Tiller: Sure. Carbonvert is a carbon capture and storage project developer, so we work in the decarbonization space.
That means we work with heavy industry, refining, petrochemical, power, LNG, and basically any sector that’s in the heavy industry space that’s emitting emissions currently into the atmosphere that wants to clean that up and basically manage those emissions.
It’s a proven technology. We know how to do it. We know how to move CO2 in pipelines, and we know how to inject it downhole and make it stay there. We figured that out when we figured out how to do enhanced oil recovery back in the 70s. We’re taking known technologies and we’re basically applying them under a modern framework.
We have a project in Cameron Parish, Louisiana called GeoDura. That’s an offshore CO2 storage site. It’s in the Gulf waters, but not the water itself. It’s a mile and a half below the floor of the Gulf of Mexico.
This is a very intense area for industrial processes. We bring these hydrocarbons down to the coast. We refine them, turn them into products, or liquefy them and send them abroad right around the world for export. It’s a great location to execute carbon management projects like what we’re working on.

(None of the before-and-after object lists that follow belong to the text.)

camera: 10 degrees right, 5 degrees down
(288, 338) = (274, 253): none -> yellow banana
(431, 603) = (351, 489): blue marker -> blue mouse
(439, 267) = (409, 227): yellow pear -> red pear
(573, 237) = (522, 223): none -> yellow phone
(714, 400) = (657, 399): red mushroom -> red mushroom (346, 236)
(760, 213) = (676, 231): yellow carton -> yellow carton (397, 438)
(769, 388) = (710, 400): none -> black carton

By example, we’re working with Commonwealth LNG. They’re developing a new LNG facility right there in Cameron Parish. This is a geologic storage project. We attach capture equipment at their facility and then we take it via a short pipeline run. It turns into a liquid and we shoot it deep into a geologic formation where it just stays and it stays for eons.
Jacobson: What’s energizing you today? Like when you look out in the energy markets, what gets you excited?
Tiller: We were just talking about all this export, right, and reducing carbon intensity for our US energy project products that are exported.
But right here at home, we’re going to be developing a lot of new power projects. What we’re going to see right now, which we haven’t seen for decades, is new power plants coming online that are and at scale. Demand is going up for AI and for compute.
We’re going to see a whole lot more natural gas coming online. It’s interesting – the folks that are driving that, that are saying we need all this new power online, are companies like the hyperscalers. It’s Meta, Amazon or AWS, it’s Microsoft, it’s all these big tech companies that, by the way, have been doing a fantastic job of decarbonizing. Most of them are carbon neutral right now because they’ve been buying all the wind, because they’ve been buying all the solar. They’ve been using various kinds of ways to approach that market through virtual power purchase agreements and things like that.
But essentially, they’ve been taking a lot of the stock of the renewable energy that we’ve been developing. They are carbon neutral right now, but that’s today. They’re about to double their load or triple their load in in some cases. And we’re not going to be able to do solar and wind all alone fast enough to meet their demand.
Natural gas can do that. But we know they have a preference and a clarity of mind around wanting decarbonized electrons. And so natural gas plus carbon capture and storage really is the solution that that we see evolving. We think Carbonvert is well positioned to be in this space and participate in delivering these low carbon electrons.